There is very little evidence that ordinary people act according to economics’ model of human behaviour, however there is significant amount of evidence that those who study economics, and practice it, do. A number of studies have shown, that economics teaches both students and professors to be more selfish. And this shouldn’t be all that surprising, because the idea of rational self-interest found in most textbooks becomes a self-fulfilling prophecy, as students begin to exhibit the very behaviour described therein.
Unfortunately mainstream economics has shown itself to be remarkably resistant to any kind of self-reflection and reassessment; whether arising from its relative failure to foresee the financial crisis, the failure of its policy of austerity as a path to growth, or the growing empirical evidence which explodes the theory of homo economicus.
The insularity of the discipline is a big problem, because it further entrenches its bunker mentality. With 81% of all citations coming from within its own field, as opposed to 52% sociology, 53% anthropology and 59% political science, what we find is contemporary economists are mostly talking to and amongst themselves, to the exclusion of most other fields of study.

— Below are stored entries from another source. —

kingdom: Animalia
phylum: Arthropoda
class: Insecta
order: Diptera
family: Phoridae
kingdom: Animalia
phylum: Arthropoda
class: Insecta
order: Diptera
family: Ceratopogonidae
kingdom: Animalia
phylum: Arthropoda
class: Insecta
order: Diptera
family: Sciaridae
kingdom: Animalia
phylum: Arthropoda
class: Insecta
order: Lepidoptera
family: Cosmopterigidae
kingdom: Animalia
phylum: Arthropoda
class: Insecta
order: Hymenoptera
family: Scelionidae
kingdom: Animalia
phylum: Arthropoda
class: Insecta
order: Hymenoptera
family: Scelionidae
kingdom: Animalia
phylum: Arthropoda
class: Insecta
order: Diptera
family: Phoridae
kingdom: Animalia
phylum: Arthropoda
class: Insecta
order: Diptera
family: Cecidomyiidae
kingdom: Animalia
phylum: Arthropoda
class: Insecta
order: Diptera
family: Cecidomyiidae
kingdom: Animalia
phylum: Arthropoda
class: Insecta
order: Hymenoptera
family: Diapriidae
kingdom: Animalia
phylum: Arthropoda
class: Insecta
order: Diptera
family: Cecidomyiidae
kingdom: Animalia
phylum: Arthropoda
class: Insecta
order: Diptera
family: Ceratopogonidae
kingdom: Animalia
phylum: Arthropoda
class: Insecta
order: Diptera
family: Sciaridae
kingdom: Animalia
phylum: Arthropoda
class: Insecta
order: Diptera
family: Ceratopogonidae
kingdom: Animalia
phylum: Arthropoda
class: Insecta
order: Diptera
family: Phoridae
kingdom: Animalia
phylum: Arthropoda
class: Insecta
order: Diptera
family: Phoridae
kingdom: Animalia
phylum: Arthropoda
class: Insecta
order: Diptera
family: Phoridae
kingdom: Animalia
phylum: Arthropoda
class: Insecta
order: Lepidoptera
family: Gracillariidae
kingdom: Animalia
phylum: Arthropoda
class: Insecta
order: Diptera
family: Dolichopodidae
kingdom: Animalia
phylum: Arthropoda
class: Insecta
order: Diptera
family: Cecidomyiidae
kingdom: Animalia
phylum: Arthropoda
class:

This is a serious problem, because a discipline which cannot engage with the ideas of other fields, nor in a critical re-examination of its own core tenets, especially when reality and the weight of evidence seems to invalidate them, can in no way claim to be following the scientific method.
Thankfully students of economics have shown themselves to be much more concerned with its obvious failings and shortcomings. From New York and London to Rome and Tel Aviv, a movement has taken hold that’s determined to change the way economics is taught in Universities. The International Student Initiative for Pluralism in Economics has called for a ‘pluralism of theories and methods’ to be taught. They also want greater engagement with the other disciplines such as history, sociology and philosophy. And they’re absolutely right.
We need to be teaching our students how to think, not what to think. The only answer is to present our students with a range of competing economic frameworks; Marxian economics, Keynesian economics, Behavioural economics, Economic History, etc., and then allow them to come to their own conclusions based on the weight of evidence and their explanatory power. For as the saying goes, ‘let a hundred flowers bloom, let a hundred schools of thought contend’.